Thoughts on Open Tables & Megadungeons

As we enter the sixth and final month of my open table game of Arden Vul, I think its time to put some of the many lessons I've gained to paper. The experience has been illuminating, to say the least, but as my first foray into this style of gaming there is so much I would do differently if I could start again (which I will, in due time, just not with Arden Vul).

The game I ran was designed to follow the implicit philosophy of the first edition Dungeon Master's Guide, made infamous in OSR circles by the "BrOSR" movement. While I'm not enamored of them or their work, they do raise an important point: the original game implicitly assumes something akin to an open table megadungeon campaign with 1 day passing in game for every day that passes out of game. In the background of the megadungeon campaign is a simulated world in which characters are expected to live full and meaningful lives, with rules and guidelines being provided in AD&D for everything from harlotry to class mobility. This was my goal - a fully fleshed out starting town, a massive megadungeon, a detailed and always-on simulation played just as much through play-by-post as at the table, and a (mostly) by the book adherence to First Edition AD&D as written (okay, OSRIC as written).
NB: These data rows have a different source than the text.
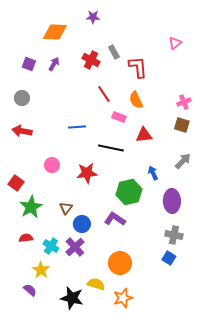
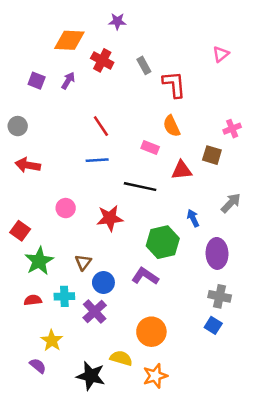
red cross: (91, 60) -> (102, 60), moved
red line: (104, 94) -> (101, 126), moved
gray circle: (22, 98) -> (18, 126), moved
brown square: (182, 125) -> (212, 155), moved
cyan cross: (51, 246) -> (64, 296), moved, turned -35

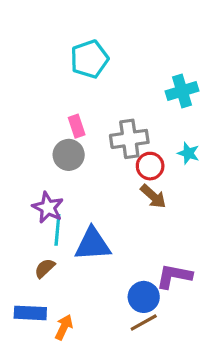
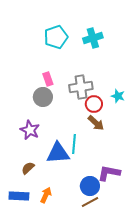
cyan cross: (182, 91) -> (93, 38), moved
cyan line: (57, 230) -> (74, 144), moved
orange arrow: (64, 327) -> (46, 195), moved

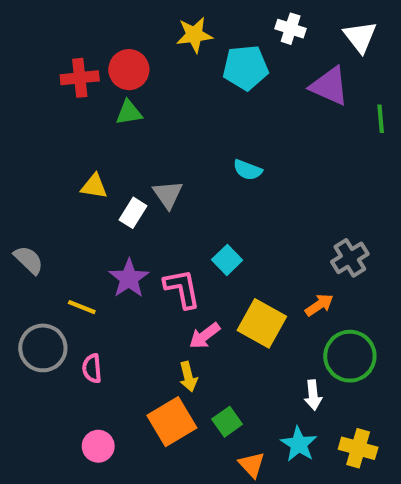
The first and most important lesson I learned is to make sure the adventure/setting/megadungeon you're running is suitable for an open table. Arden Vul was most definitely not a good choice. The dungeon's interconnectivity, a fantastic selling point and beautifully executed feature, works against the concept of an open table because it assumes the hints found by players in session one will be remembered by them in session fifty. If the same players aren't at sessions one and fifty, clues will pile up without anyone able to put them together. 
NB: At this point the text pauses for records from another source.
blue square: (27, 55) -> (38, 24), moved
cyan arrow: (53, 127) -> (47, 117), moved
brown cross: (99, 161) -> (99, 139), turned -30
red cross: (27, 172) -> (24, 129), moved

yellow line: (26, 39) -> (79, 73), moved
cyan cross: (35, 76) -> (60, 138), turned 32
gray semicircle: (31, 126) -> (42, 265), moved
Secondly, run an easily accessible system. First Edition AD&D was, again, not this. It is my favorite edition - a combination of the focus on world-simulation (despite the DMG's own insistence it isn't doing that) and the singular creative vision bleeding through every page makes it, for me, a jewel of a game. But for an open table in the 21st century where anyone, no matter how far removed from gaming culture or history, might show up unannounced and want to play, it isn't ideal. It's not bad for this purpose and it's a damn sight better than 5e or Pahtfinder, but compared to Basic D&D or Shadowdark it makes the experience of learning by playing an often unwieldy process. A good example is explaining to a cleric how their bonus spells work - not a particularly intuitive mechanic, which few players will have a reference for, and which I myself misinterpreted for several months. 

Thirdly, provide your players with some sense of direction. This both alleviates their decision paralysis (when you can go anywhere in a 2,200 room dungeon, it's hard to go anywhere specific) and makes it easier for the DM to prep ahead of time. Providing a list of options and trying to make sure the players who are signed up pick something before game day was what I tried to do, though this typically only worked the night before the game. That is less than helpful. 
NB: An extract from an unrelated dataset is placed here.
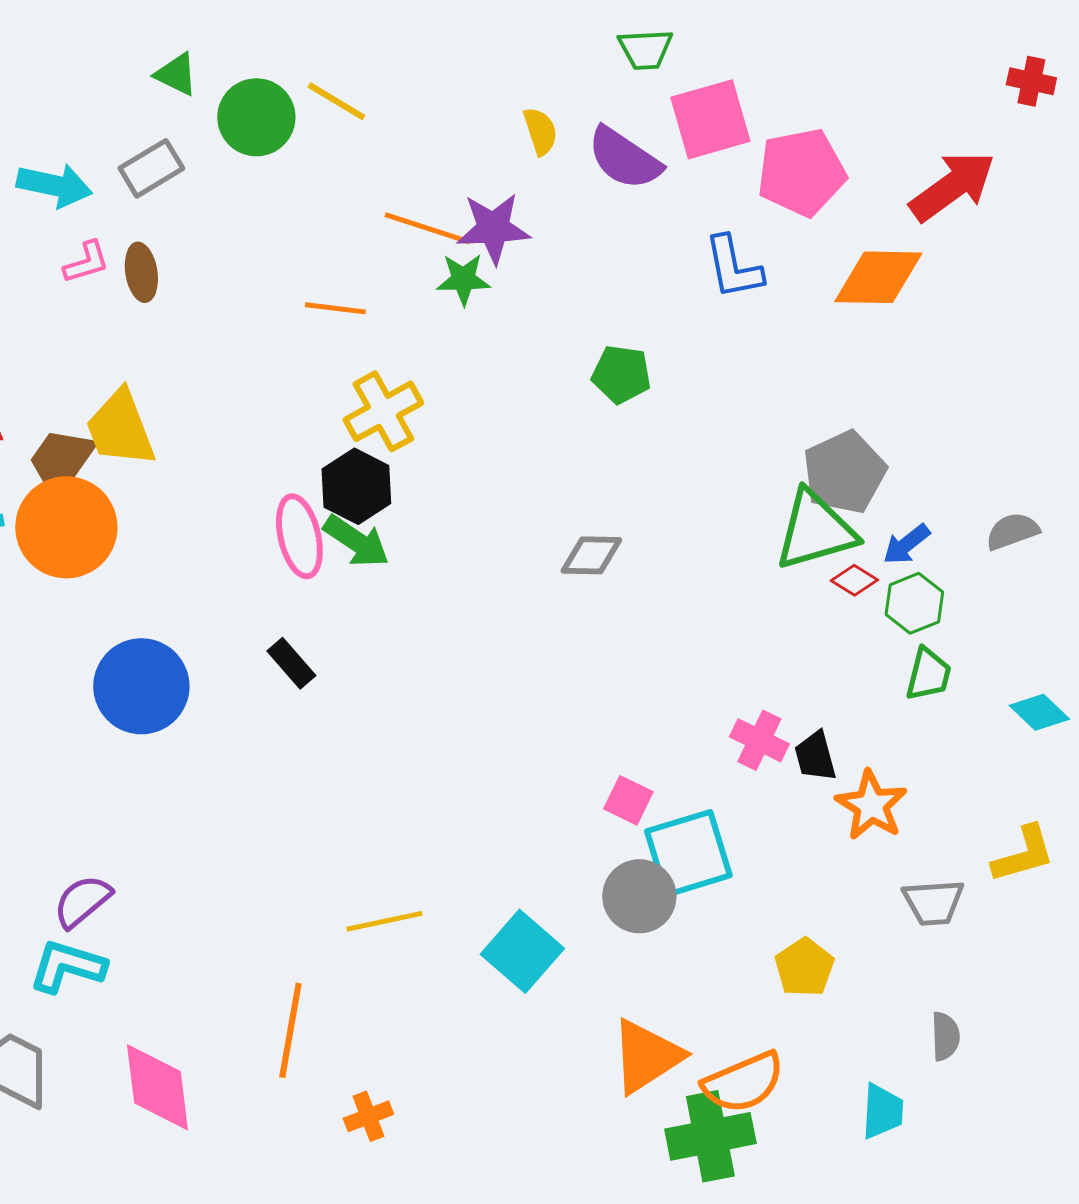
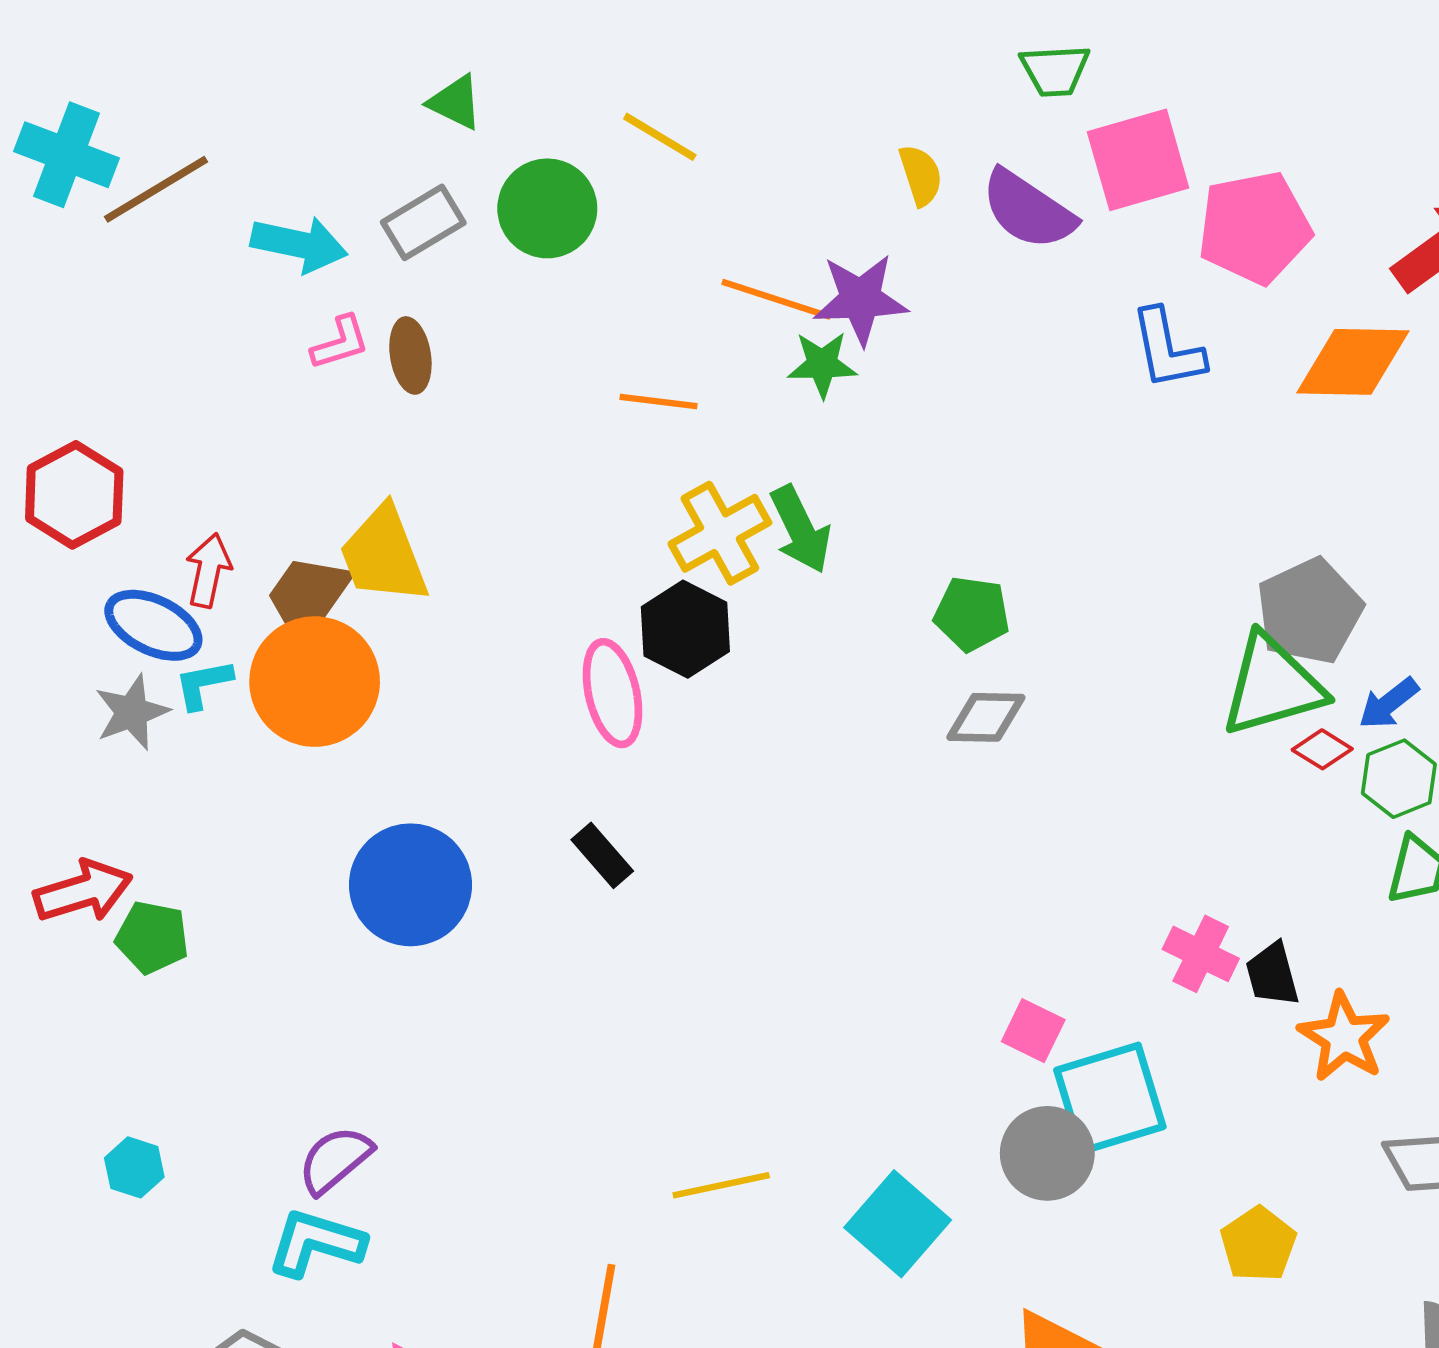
green circle: (256, 117) -> (547, 208), moved
green pentagon: (621, 374) -> (972, 614), moved
green arrow: (356, 541) -> (800, 529), moved, turned 30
Fourth, systematize downtime activities. The beauty of having an open world with 1-to-1 timekeeping is that players can do so much; the difficulty is that they might not know what to do, or how. Again, decision paralysis - or even worse, indifference - is a very real threat. There need to be specific downtime activities that take a certain amount of time and grant certain mechanical benefits/penalties. This list doesn't need to be exclusive but it should be fleshed out enough ahead of time that players have some reason and method for engaging with the wider world. Having a system for how downtime activites can be accomplished will also make it much easier to adjudicate as a DM.

Fifthly, don't be afraid to give your players some limits. At the start of the campaign I prided myself on fully embodying the impartial moderator, who restricts none of the players' decisions and merely referees the consequences. Now, I wish I had been more comfortable saying things like "no, your character can't pretend to be a different class," or "no, you can't hide this loot from the party." 

Really, these points can all probably be boiled down to two main ideas: run something that works well for an open table, and beware of truly total freedom detracting from the game experience. An open table can easily begin to buckle under its own weight and without proper care to ensure it remains fun, it will without a doubt start to become a drag.